Les clés du social Un regard sur le social

Accueil > Europe, Monde > #Dialogue social > Négociation européenne sur le temps de travail

Négociation européenne sur le temps de travail

jeudi 1er mars 2012

Une négociation européenne périlleuse compte tenu de l’ampleur des divergences entre employeurs et syndicalistes : suppression, même progressive, de l’opt-out individuel, statu quo sur les périodes de référence, l’ application des jurisprudences, etc..

Les partenaires sociaux européens, Confédération européenne des syndicats côté syndical (CES), BusinessEurope, UEAPME et CEEP (qui représente les entreprises à participation publique) côté patronal, ont engagé en décembre 2011 une négociation sur la révision de la directive sur le temps de travail de 2003. En 2009, le Conseil des ministres et le Parlement européen avaient échoué à réviser ce texte et la Commission en 2010 a saisi les partenaires sociaux d’abord sur un accord ou un refus de principe pour une telle négociation, puis dans un deuxième temps sur son contenu éventuel.

La CES (Confédération Européenne des syndicats)

La CES a annoncé qu’elle souhaitait (par cette négociation) une révision large de la directive temps de travail dans l’objectif d’améliorer la santé et la sécurité des travailleurs et a posé d’emblée les avancées qu’elle veut obtenir :

  1. 1/ La suppression, même progressive, de l’opt-out individuel, c’est-à-dire de la clause de dérogation permettant de ne pas appliquer une obligation générale.

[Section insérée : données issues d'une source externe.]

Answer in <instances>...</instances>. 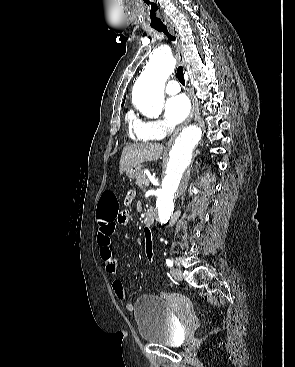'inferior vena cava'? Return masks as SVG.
Instances as JSON below:
<instances>
[{"instance_id": "602c4592", "label": "inferior vena cava", "mask_w": 295, "mask_h": 367, "mask_svg": "<svg viewBox=\"0 0 295 367\" xmlns=\"http://www.w3.org/2000/svg\"><path fill=\"white\" fill-rule=\"evenodd\" d=\"M173 130H174L173 128H170V129L168 130V132H169V133H172V132H173Z\"/></svg>"}]
</instances>
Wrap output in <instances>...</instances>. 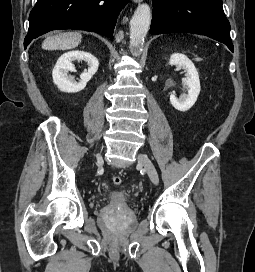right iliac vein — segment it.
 <instances>
[{
  "label": "right iliac vein",
  "instance_id": "right-iliac-vein-1",
  "mask_svg": "<svg viewBox=\"0 0 255 272\" xmlns=\"http://www.w3.org/2000/svg\"><path fill=\"white\" fill-rule=\"evenodd\" d=\"M97 159H98L99 161H101V160H102L101 155H98V156H97Z\"/></svg>",
  "mask_w": 255,
  "mask_h": 272
}]
</instances>
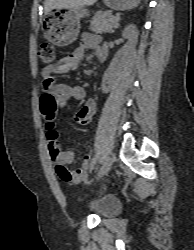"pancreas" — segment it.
Instances as JSON below:
<instances>
[{"label":"pancreas","instance_id":"obj_1","mask_svg":"<svg viewBox=\"0 0 194 250\" xmlns=\"http://www.w3.org/2000/svg\"><path fill=\"white\" fill-rule=\"evenodd\" d=\"M119 23L111 12H98L90 22V30L97 33H113Z\"/></svg>","mask_w":194,"mask_h":250}]
</instances>
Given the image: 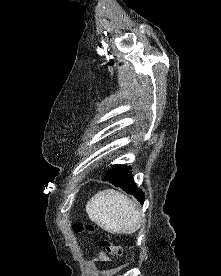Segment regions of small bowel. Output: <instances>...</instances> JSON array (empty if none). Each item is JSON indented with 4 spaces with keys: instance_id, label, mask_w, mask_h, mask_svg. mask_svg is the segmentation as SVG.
I'll return each mask as SVG.
<instances>
[{
    "instance_id": "1",
    "label": "small bowel",
    "mask_w": 221,
    "mask_h": 276,
    "mask_svg": "<svg viewBox=\"0 0 221 276\" xmlns=\"http://www.w3.org/2000/svg\"><path fill=\"white\" fill-rule=\"evenodd\" d=\"M100 259L102 260V261H108V257H107V255L105 254V253H100Z\"/></svg>"
}]
</instances>
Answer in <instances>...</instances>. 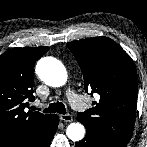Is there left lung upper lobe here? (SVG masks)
Listing matches in <instances>:
<instances>
[{
	"instance_id": "1",
	"label": "left lung upper lobe",
	"mask_w": 147,
	"mask_h": 147,
	"mask_svg": "<svg viewBox=\"0 0 147 147\" xmlns=\"http://www.w3.org/2000/svg\"><path fill=\"white\" fill-rule=\"evenodd\" d=\"M67 47L82 70L86 91L99 95L94 107L77 113V118L114 147H126L134 128L138 90L133 60L104 36L75 40Z\"/></svg>"
}]
</instances>
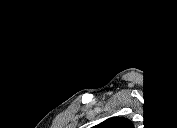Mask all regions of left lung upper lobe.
<instances>
[{"label": "left lung upper lobe", "mask_w": 177, "mask_h": 128, "mask_svg": "<svg viewBox=\"0 0 177 128\" xmlns=\"http://www.w3.org/2000/svg\"><path fill=\"white\" fill-rule=\"evenodd\" d=\"M103 128H131L132 123L123 117H112L100 124Z\"/></svg>", "instance_id": "obj_1"}]
</instances>
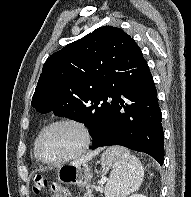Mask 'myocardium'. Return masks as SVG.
I'll list each match as a JSON object with an SVG mask.
<instances>
[{
	"label": "myocardium",
	"instance_id": "obj_1",
	"mask_svg": "<svg viewBox=\"0 0 191 197\" xmlns=\"http://www.w3.org/2000/svg\"><path fill=\"white\" fill-rule=\"evenodd\" d=\"M63 124L72 125V126L76 127L81 132L82 144L78 150H76L74 153H72L64 158H61L58 160H46L40 153V140H41L43 134L48 129H50L51 127H54L57 125H63ZM91 143H92V135H91V131H90L89 127L86 125V123H84L83 121H81L77 118L62 117V118H58V119H55V120L49 122L40 130L39 134L37 135V137L35 139L34 153H35L36 159L38 161H40L41 163H43L45 165H49V166H56V165L64 164L66 162H69L71 160H74V159L82 156L83 154H85L87 152Z\"/></svg>",
	"mask_w": 191,
	"mask_h": 197
}]
</instances>
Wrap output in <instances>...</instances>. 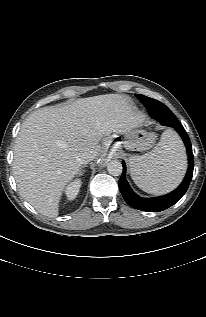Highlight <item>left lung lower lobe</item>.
<instances>
[{"mask_svg":"<svg viewBox=\"0 0 206 317\" xmlns=\"http://www.w3.org/2000/svg\"><path fill=\"white\" fill-rule=\"evenodd\" d=\"M146 107L151 117H153L163 125L173 127L181 136L188 155L189 165L187 174L180 186L171 193L156 198H142L136 195L130 188L125 178L126 165L123 161V172L119 180V188L124 200L129 206L147 212H160L174 205L187 191L193 174L194 158L190 139L182 124L178 121V119L174 116L170 109L162 103H146Z\"/></svg>","mask_w":206,"mask_h":317,"instance_id":"left-lung-lower-lobe-1","label":"left lung lower lobe"}]
</instances>
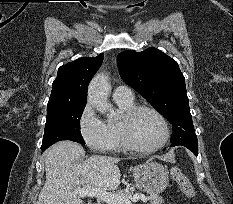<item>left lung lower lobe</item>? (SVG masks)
I'll use <instances>...</instances> for the list:
<instances>
[{
	"mask_svg": "<svg viewBox=\"0 0 233 204\" xmlns=\"http://www.w3.org/2000/svg\"><path fill=\"white\" fill-rule=\"evenodd\" d=\"M182 145L191 150L195 155L198 154V142L196 136H188L186 138L181 139L180 141L172 143L171 146Z\"/></svg>",
	"mask_w": 233,
	"mask_h": 204,
	"instance_id": "left-lung-lower-lobe-1",
	"label": "left lung lower lobe"
}]
</instances>
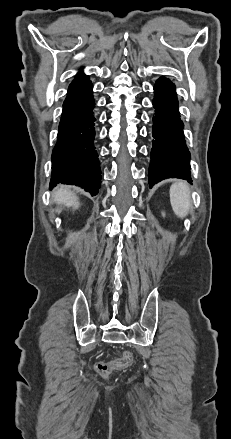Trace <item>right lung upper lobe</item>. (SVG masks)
<instances>
[{
	"label": "right lung upper lobe",
	"mask_w": 231,
	"mask_h": 439,
	"mask_svg": "<svg viewBox=\"0 0 231 439\" xmlns=\"http://www.w3.org/2000/svg\"><path fill=\"white\" fill-rule=\"evenodd\" d=\"M88 76L84 75L82 72H80L79 74H77L76 78L74 79V81L70 84L73 85L75 83H78L84 79H86Z\"/></svg>",
	"instance_id": "cb5924a9"
}]
</instances>
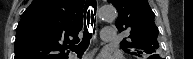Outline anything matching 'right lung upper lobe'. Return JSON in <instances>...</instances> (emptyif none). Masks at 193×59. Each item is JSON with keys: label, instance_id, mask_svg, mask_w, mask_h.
<instances>
[{"label": "right lung upper lobe", "instance_id": "cb5924a9", "mask_svg": "<svg viewBox=\"0 0 193 59\" xmlns=\"http://www.w3.org/2000/svg\"><path fill=\"white\" fill-rule=\"evenodd\" d=\"M83 5L84 0H34L17 26L14 59H68L64 50L79 40Z\"/></svg>", "mask_w": 193, "mask_h": 59}]
</instances>
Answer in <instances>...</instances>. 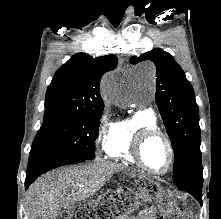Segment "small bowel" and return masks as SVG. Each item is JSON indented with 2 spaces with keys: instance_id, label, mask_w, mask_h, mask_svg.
<instances>
[{
  "instance_id": "small-bowel-1",
  "label": "small bowel",
  "mask_w": 221,
  "mask_h": 219,
  "mask_svg": "<svg viewBox=\"0 0 221 219\" xmlns=\"http://www.w3.org/2000/svg\"><path fill=\"white\" fill-rule=\"evenodd\" d=\"M131 219H156V210L152 207L142 210L138 216Z\"/></svg>"
}]
</instances>
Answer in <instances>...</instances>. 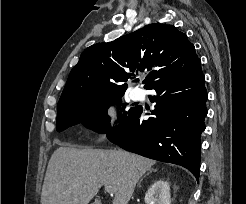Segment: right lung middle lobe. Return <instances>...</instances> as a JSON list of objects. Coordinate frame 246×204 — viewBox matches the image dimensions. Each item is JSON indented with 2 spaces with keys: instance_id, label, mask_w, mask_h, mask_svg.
Wrapping results in <instances>:
<instances>
[{
  "instance_id": "right-lung-middle-lobe-1",
  "label": "right lung middle lobe",
  "mask_w": 246,
  "mask_h": 204,
  "mask_svg": "<svg viewBox=\"0 0 246 204\" xmlns=\"http://www.w3.org/2000/svg\"><path fill=\"white\" fill-rule=\"evenodd\" d=\"M123 94L85 95L58 102L57 131H62L70 126L81 123L99 133L110 132L112 127L110 126V117L107 115L108 107L115 103L120 107V99ZM135 108L132 107L129 111H124L122 122ZM120 121L121 118L119 119Z\"/></svg>"
}]
</instances>
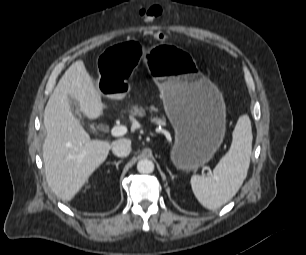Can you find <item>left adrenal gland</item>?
<instances>
[{
  "label": "left adrenal gland",
  "instance_id": "left-adrenal-gland-1",
  "mask_svg": "<svg viewBox=\"0 0 306 255\" xmlns=\"http://www.w3.org/2000/svg\"><path fill=\"white\" fill-rule=\"evenodd\" d=\"M167 171H168L169 175L171 176V178H173V175H172L171 171L168 168H167Z\"/></svg>",
  "mask_w": 306,
  "mask_h": 255
}]
</instances>
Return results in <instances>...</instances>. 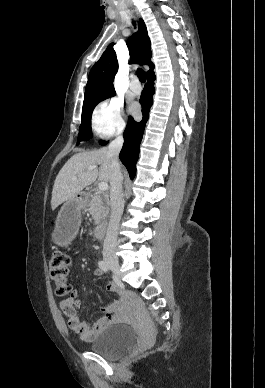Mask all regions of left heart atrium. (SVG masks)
<instances>
[{
    "label": "left heart atrium",
    "instance_id": "obj_1",
    "mask_svg": "<svg viewBox=\"0 0 265 388\" xmlns=\"http://www.w3.org/2000/svg\"><path fill=\"white\" fill-rule=\"evenodd\" d=\"M132 111H133L134 113L137 112V106H136V105H133V106H132Z\"/></svg>",
    "mask_w": 265,
    "mask_h": 388
}]
</instances>
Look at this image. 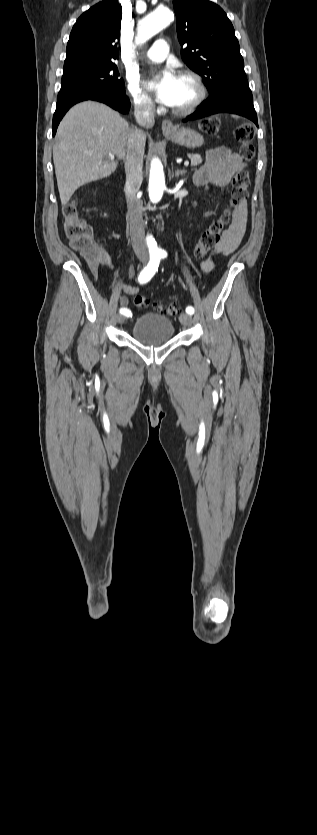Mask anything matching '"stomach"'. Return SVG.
Instances as JSON below:
<instances>
[{"label":"stomach","instance_id":"obj_1","mask_svg":"<svg viewBox=\"0 0 317 835\" xmlns=\"http://www.w3.org/2000/svg\"><path fill=\"white\" fill-rule=\"evenodd\" d=\"M172 142L187 148H198L204 144L203 137L188 127H176L172 132H164Z\"/></svg>","mask_w":317,"mask_h":835}]
</instances>
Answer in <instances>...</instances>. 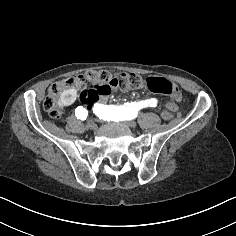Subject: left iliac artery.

Cette faculté de dérogation individuelle aux limites hebdomadaires de travail de 48h est une des divergences les plus aigues, non seulement entre syndicats et employeurs, mais aussi entre politiques au sein du Parlement. Il a été exigé par les Britanniques depuis la première directive.
  1. 2/ Le statu quo sur les périodes de référence. La CES souhaite le maintien de la directive actuellement en vigueur qui pose un principe de période de référence pour le calcul des limites de travail hebdomadaires de quatre mois maximum, qui peut être étendue jusqu’à 12 mois uniquement par la négociation collective.
  1. 3/ L’application des jurisprudences de la CJUE (Cour de justice de l’Union européenne) en matière de temps de garde et de repos compensatoire. Les juges communautaires, en assimilant le temps de garde inactif à du temps de travail et en obligeant la prise de repos compensatoire immédiatement après le temps qui justifie ce repos, ont mis en grande difficulté les secteurs, notamment publics, qui recourent massivement au temps de garde.

Les employeurs s’opposent à la suppression, même à terme de la dérogation, et au statu quo sur les périodes de référence en matière de droits aux congés.

Les employeurs

BusinessEurope propose alors de limiter la négociation sur le temps de travail aux questions que cette révision laisse en suspens, qui impactent immédiatement les entreprises, et sur lesquels elle croit qu’un compromis pragmatique peut être trouvé : la question du temps de garde et celle des congés annuels. C’est donc une position de négociation restreinte. Le CEEP et l’UAEPME accepteraient une négociation plus large dans ses contenus.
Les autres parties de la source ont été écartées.